→ Data for processing
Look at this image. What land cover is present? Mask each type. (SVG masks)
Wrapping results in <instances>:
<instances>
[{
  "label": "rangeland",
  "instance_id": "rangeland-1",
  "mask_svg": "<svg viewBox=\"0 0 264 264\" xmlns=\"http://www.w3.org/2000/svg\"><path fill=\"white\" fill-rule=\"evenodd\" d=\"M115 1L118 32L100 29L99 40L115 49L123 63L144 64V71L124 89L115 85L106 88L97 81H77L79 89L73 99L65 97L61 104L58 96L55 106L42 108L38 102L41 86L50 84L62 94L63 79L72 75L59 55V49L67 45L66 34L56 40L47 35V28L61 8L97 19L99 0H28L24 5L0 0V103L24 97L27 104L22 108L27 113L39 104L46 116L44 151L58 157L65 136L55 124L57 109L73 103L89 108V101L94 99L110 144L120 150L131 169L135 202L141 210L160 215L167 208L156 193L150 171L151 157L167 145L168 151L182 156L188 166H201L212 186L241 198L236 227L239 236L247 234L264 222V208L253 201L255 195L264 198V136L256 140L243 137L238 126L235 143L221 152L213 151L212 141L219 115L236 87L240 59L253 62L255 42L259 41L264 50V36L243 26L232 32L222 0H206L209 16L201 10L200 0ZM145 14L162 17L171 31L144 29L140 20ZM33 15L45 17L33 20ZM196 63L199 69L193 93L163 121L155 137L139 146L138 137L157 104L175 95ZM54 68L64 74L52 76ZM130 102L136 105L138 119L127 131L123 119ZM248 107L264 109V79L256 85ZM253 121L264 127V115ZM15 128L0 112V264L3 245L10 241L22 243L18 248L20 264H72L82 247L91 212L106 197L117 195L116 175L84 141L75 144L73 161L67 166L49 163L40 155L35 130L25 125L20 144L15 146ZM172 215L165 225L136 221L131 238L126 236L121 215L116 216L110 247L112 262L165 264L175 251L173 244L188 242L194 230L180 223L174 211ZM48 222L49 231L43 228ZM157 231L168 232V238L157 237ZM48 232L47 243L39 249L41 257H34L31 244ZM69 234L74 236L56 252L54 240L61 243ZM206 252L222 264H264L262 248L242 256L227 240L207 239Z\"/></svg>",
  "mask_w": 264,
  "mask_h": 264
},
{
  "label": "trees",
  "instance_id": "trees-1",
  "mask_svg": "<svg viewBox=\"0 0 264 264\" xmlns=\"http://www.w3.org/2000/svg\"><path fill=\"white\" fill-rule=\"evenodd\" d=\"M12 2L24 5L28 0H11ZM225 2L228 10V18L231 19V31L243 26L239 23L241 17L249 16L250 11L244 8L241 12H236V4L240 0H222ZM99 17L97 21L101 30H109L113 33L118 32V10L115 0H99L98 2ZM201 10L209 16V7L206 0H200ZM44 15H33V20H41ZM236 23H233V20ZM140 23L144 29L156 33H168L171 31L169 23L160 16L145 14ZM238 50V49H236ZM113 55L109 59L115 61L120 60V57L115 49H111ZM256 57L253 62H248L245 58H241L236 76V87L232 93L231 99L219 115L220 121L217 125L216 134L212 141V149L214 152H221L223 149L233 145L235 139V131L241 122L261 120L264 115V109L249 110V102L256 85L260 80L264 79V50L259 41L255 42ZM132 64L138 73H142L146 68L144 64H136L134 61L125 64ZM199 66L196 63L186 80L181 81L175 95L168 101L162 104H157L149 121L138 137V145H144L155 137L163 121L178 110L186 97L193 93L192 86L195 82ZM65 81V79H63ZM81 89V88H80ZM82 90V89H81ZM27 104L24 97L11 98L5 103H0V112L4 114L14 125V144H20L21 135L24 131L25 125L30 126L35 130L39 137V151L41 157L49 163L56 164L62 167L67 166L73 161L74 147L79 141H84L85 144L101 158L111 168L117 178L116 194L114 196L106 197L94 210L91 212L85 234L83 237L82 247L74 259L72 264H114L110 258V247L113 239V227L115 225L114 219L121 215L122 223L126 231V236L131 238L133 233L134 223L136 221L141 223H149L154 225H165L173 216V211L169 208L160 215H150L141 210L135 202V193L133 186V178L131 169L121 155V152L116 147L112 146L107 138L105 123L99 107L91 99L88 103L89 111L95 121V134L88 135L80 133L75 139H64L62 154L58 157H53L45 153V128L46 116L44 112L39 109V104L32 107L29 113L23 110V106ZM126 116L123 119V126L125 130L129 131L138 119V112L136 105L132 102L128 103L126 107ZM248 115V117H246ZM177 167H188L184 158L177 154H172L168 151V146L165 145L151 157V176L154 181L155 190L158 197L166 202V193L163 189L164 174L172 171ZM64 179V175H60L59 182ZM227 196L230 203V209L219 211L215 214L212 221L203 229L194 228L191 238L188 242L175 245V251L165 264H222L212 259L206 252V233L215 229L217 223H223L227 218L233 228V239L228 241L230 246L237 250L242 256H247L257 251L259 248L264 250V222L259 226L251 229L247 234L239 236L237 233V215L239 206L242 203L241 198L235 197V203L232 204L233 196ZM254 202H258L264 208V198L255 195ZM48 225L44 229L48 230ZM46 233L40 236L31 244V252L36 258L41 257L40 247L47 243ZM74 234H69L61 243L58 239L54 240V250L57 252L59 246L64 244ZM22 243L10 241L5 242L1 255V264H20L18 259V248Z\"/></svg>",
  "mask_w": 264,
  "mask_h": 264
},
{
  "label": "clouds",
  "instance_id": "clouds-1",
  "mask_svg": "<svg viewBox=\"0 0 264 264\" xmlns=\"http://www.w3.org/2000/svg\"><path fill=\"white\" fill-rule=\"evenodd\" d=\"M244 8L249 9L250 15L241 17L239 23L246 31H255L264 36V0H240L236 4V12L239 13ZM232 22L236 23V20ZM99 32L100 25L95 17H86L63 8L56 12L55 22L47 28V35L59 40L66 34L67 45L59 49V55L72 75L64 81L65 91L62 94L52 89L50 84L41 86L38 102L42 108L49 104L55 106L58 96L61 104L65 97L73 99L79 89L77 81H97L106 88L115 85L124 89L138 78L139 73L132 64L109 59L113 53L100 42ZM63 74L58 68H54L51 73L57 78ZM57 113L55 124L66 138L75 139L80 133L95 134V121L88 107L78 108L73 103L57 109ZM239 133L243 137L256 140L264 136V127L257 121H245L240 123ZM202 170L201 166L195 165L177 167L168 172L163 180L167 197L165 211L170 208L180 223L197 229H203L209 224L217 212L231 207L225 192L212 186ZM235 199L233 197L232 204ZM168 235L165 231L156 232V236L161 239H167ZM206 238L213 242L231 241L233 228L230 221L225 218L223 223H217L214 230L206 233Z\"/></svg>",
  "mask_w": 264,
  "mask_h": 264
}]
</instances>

→ What you have to do
Identify each line of the listing above that contains the string "label", and copy those lines out in full.

→ Worked answer
  "label": "rangeland",
  "label": "trees",
  "label": "clouds",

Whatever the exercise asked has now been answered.